• [THE PROBLEM]:
Below are some records. Return exactly the lines from the one with "thumb cmc: (326, 906)" to the one with "ring dip: (1175, 704)", and nothing else.
───── DATA TO USE ─────
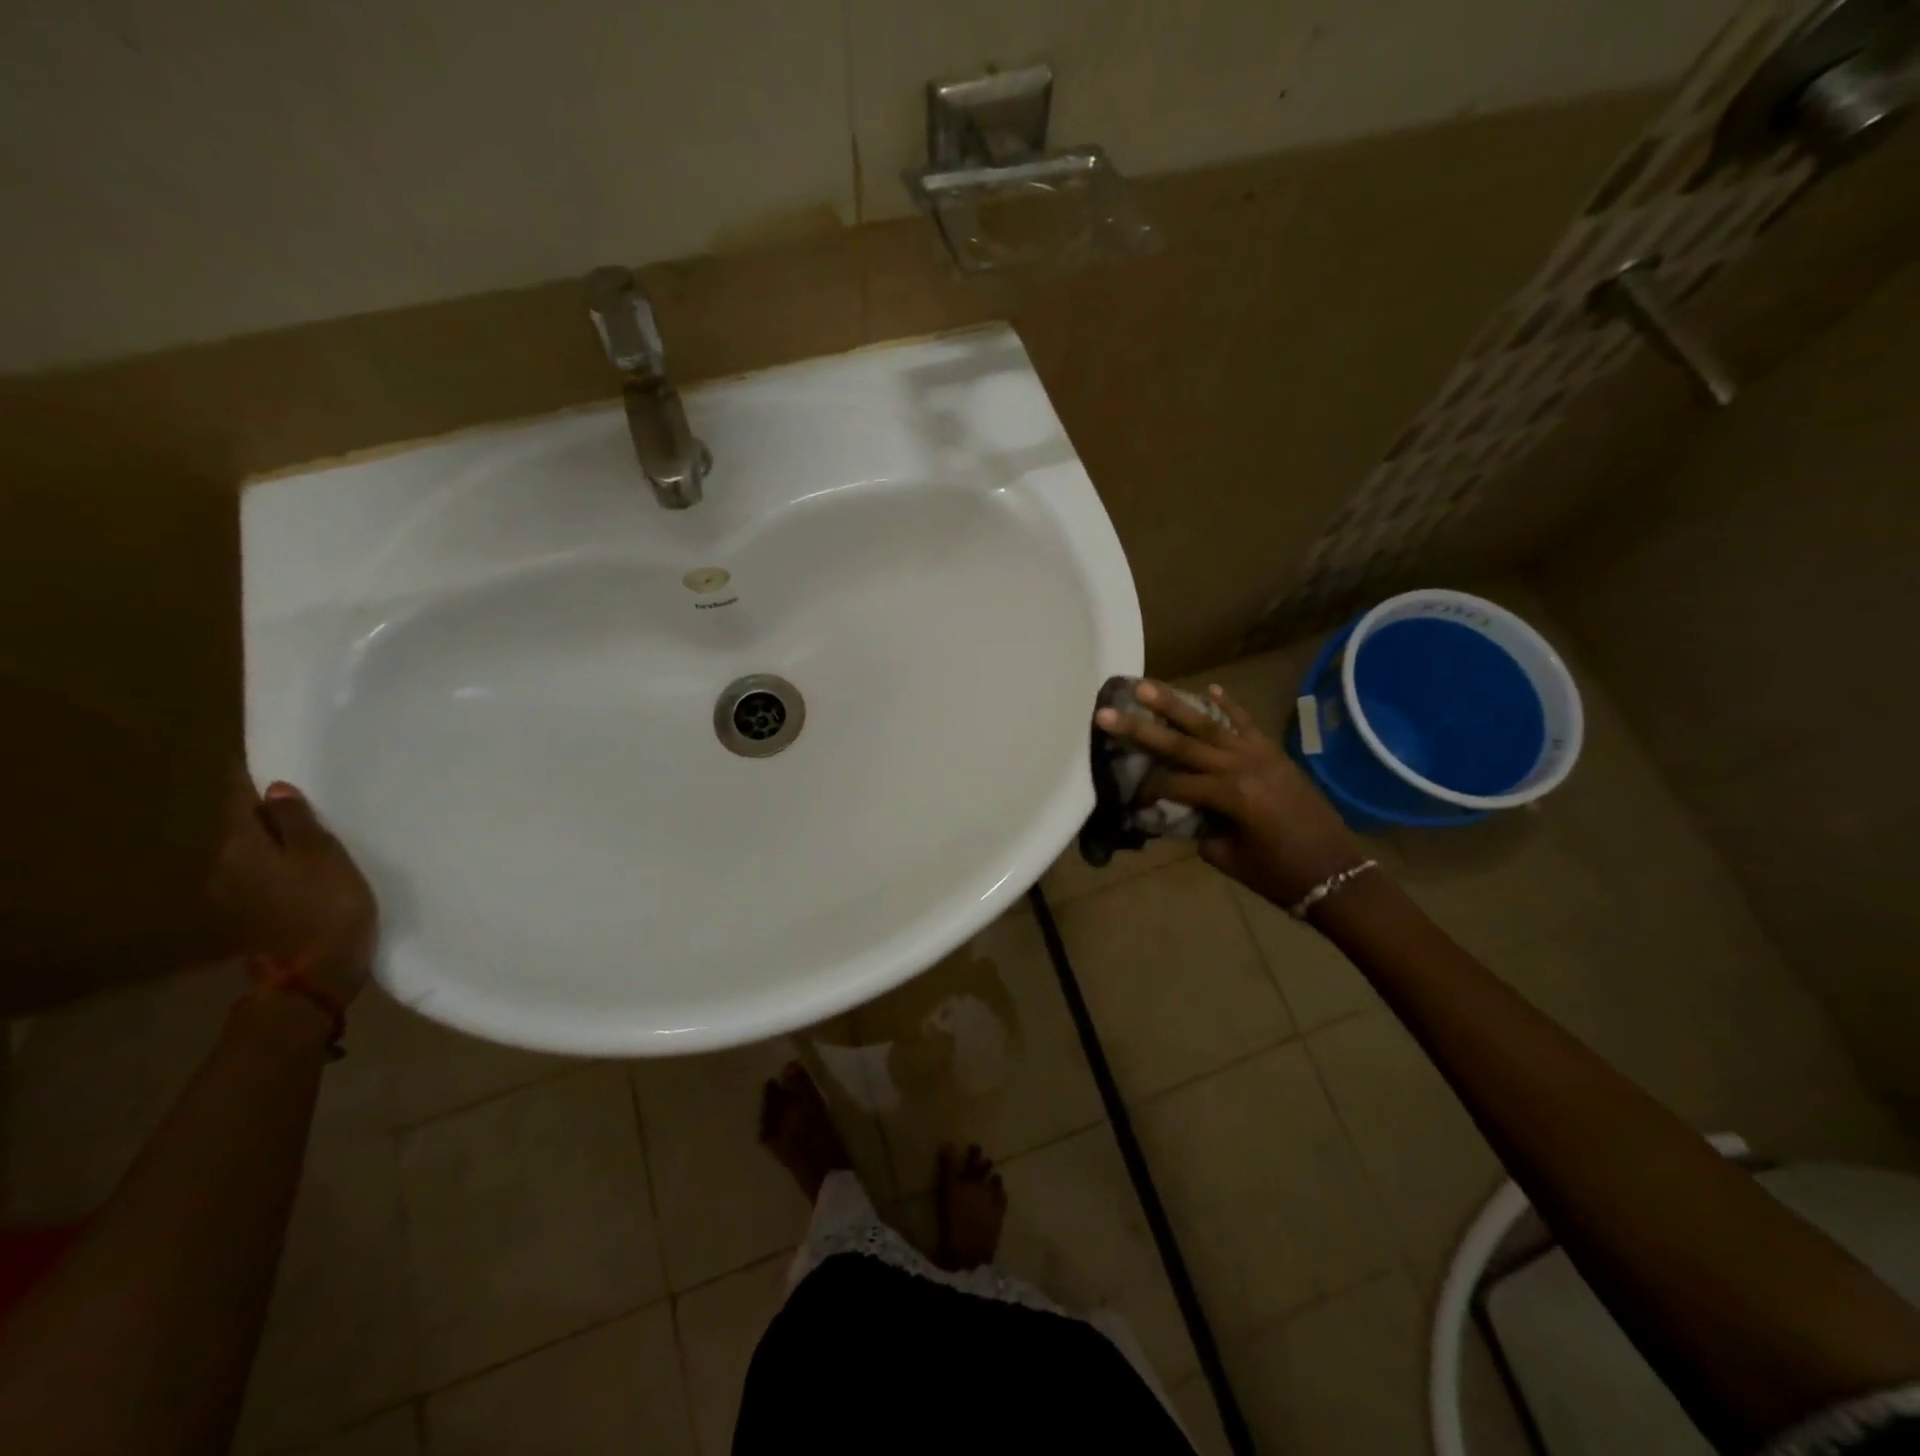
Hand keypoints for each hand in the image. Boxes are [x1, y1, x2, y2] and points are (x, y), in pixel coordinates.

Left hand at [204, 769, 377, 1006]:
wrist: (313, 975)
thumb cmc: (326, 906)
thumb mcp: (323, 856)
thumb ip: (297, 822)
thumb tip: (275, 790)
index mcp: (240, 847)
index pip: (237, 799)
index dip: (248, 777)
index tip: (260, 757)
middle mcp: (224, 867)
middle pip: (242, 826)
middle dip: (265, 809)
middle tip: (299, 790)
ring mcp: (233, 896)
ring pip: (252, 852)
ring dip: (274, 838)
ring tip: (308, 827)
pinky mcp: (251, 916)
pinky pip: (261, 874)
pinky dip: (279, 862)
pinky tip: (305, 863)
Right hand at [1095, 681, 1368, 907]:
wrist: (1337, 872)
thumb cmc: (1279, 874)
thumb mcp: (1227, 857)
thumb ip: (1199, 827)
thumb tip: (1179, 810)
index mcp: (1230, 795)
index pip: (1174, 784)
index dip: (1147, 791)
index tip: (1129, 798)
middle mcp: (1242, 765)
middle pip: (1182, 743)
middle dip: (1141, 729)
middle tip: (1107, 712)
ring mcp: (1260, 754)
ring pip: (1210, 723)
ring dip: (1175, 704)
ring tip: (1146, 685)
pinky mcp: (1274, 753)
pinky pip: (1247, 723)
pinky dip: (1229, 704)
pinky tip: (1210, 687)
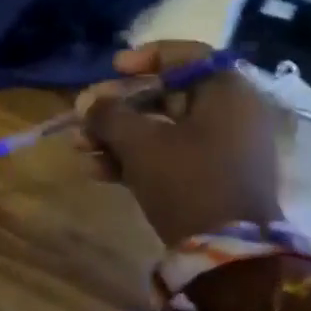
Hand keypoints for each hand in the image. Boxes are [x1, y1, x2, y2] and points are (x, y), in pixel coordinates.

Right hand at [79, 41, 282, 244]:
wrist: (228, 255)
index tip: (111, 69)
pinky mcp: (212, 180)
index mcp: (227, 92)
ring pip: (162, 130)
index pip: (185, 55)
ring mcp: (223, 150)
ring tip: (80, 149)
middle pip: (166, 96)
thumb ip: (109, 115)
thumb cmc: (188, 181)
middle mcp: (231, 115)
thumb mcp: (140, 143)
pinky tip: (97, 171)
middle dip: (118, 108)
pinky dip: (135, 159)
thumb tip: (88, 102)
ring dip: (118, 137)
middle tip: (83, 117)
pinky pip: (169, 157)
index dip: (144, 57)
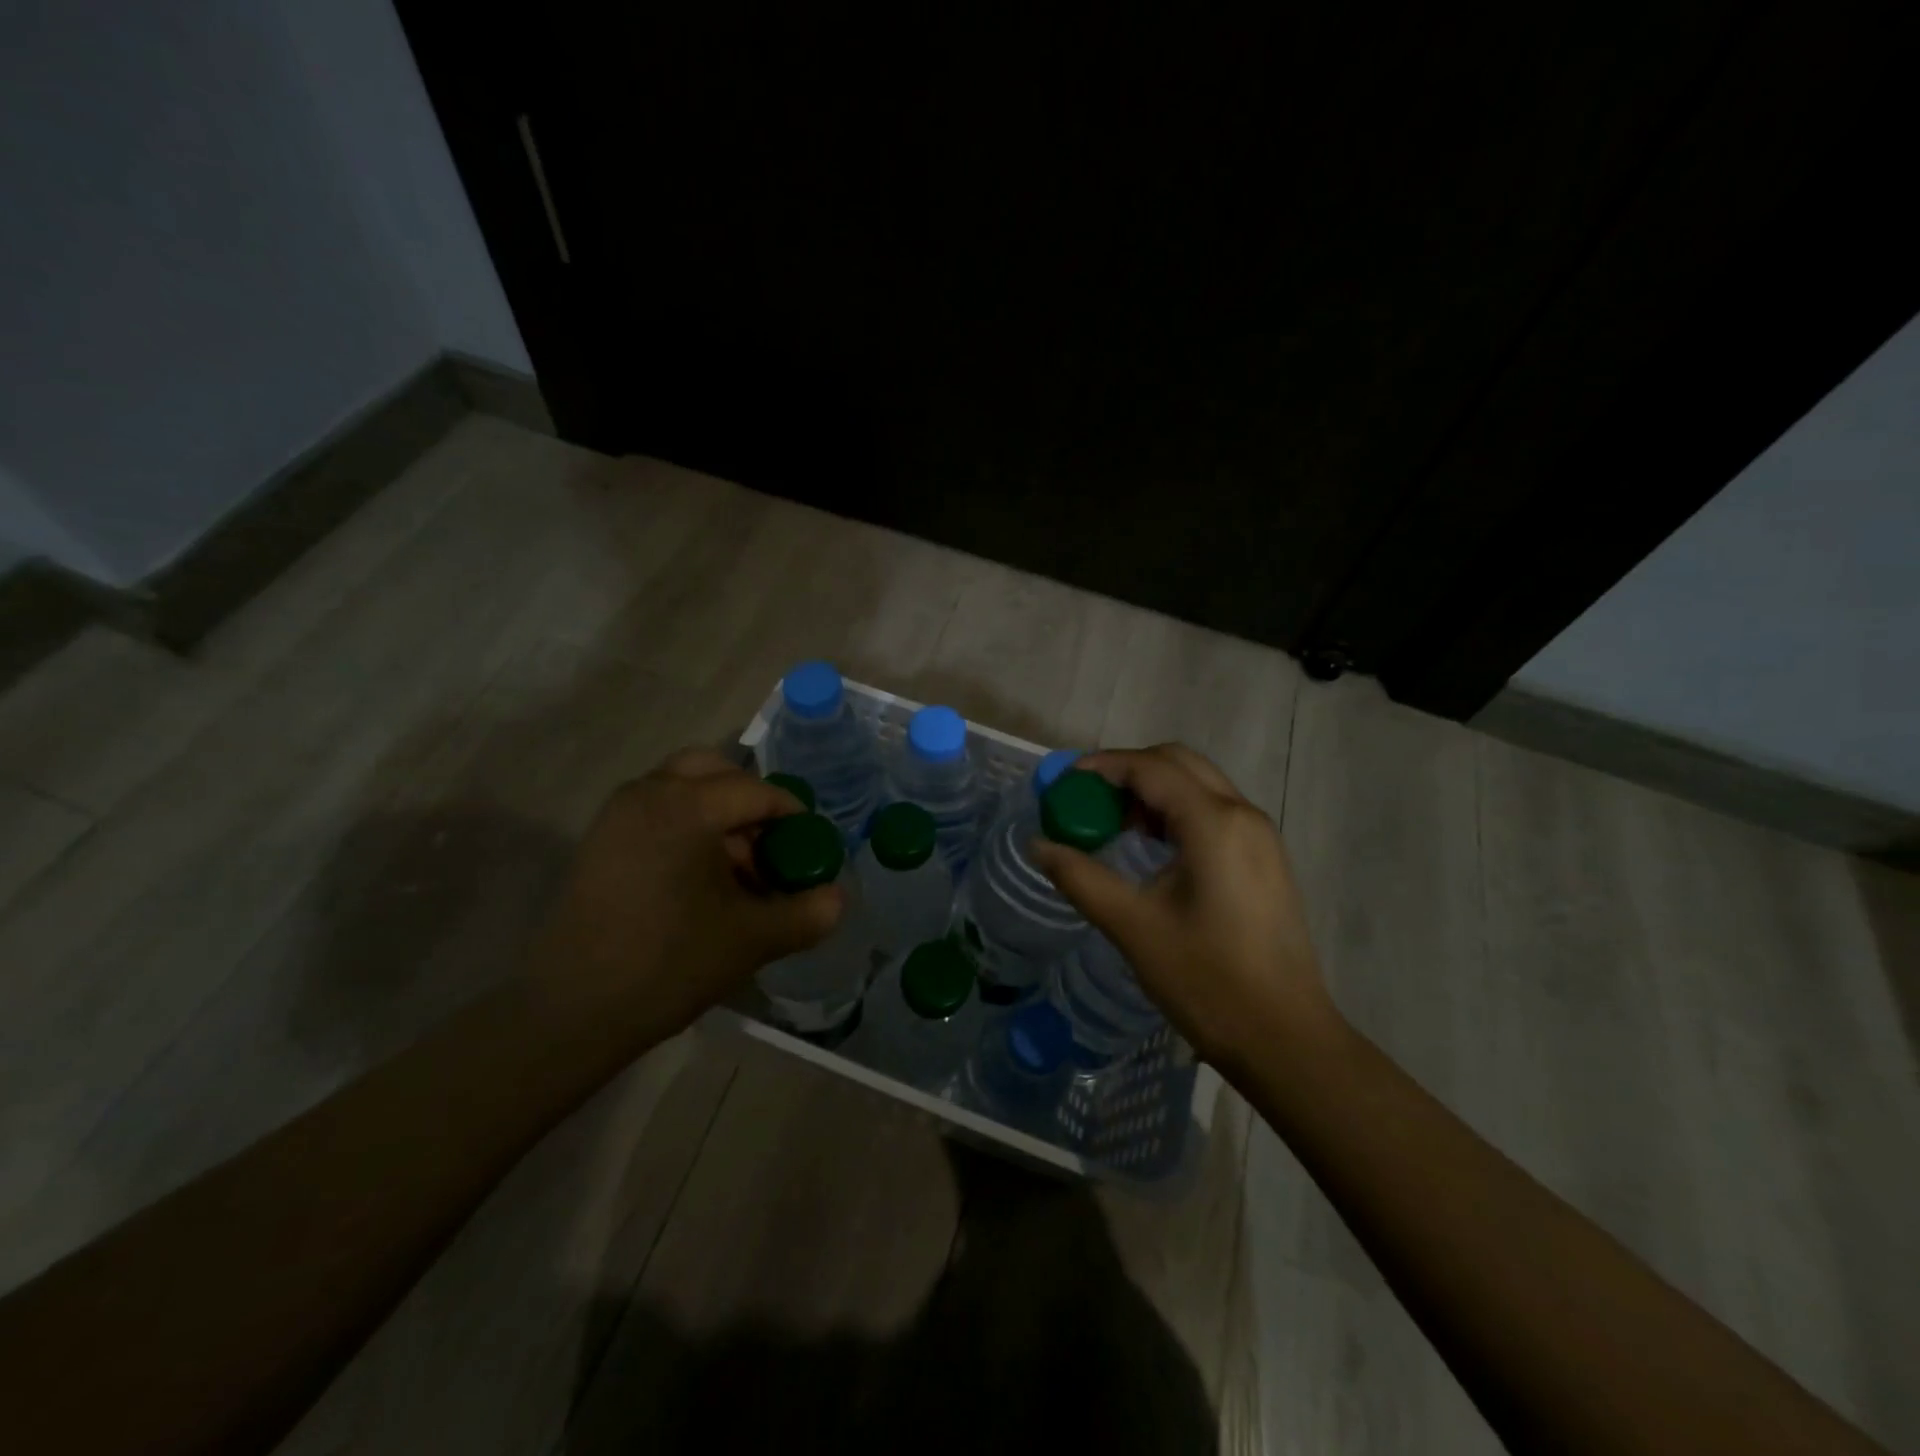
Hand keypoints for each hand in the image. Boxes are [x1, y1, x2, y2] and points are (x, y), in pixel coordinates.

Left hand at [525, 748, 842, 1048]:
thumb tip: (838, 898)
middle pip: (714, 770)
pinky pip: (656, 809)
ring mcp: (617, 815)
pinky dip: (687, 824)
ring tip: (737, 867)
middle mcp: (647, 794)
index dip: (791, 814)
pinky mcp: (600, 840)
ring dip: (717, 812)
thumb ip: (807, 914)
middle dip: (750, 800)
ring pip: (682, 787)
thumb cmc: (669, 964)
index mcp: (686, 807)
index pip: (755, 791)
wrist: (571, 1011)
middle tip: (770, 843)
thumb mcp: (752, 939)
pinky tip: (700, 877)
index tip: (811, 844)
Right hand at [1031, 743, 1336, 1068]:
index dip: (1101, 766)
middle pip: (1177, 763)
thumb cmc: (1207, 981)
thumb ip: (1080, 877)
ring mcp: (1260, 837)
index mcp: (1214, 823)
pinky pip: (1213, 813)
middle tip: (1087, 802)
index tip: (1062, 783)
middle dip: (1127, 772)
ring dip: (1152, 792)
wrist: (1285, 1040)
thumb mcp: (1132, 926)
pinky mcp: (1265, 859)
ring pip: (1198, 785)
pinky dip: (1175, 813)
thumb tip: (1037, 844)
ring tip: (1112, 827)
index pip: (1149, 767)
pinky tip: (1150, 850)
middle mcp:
─────
• [PROBLEM SOLUTION]:
thumb cmc: (326, 906)
thumb mcp: (323, 856)
thumb ip: (297, 822)
thumb tip: (275, 790)
index mcp: (240, 847)
index pip: (237, 799)
index dip: (248, 777)
index tip: (260, 757)
middle mcp: (224, 867)
middle pip: (242, 826)
middle dip: (265, 809)
middle tip: (299, 790)
ring mcp: (233, 896)
ring pip: (252, 852)
ring dip: (274, 838)
ring tip: (308, 827)
pinky mcp: (251, 916)
pinky pip: (261, 874)
pinky dip: (279, 862)
pinky tip: (305, 863)
Right hand at [1095, 681, 1368, 907]:
wrist: (1337, 872)
thumb cmc: (1279, 874)
thumb mcp: (1227, 857)
thumb ip: (1199, 827)
thumb tip: (1179, 810)
index mcp: (1230, 795)
index pip: (1174, 784)
index dip: (1147, 791)
index tip: (1129, 798)
middle mcp: (1242, 765)
middle pip: (1182, 743)
middle dip: (1141, 729)
middle tip: (1107, 712)
ring mcp: (1260, 754)
ring pip: (1210, 723)
ring dip: (1175, 704)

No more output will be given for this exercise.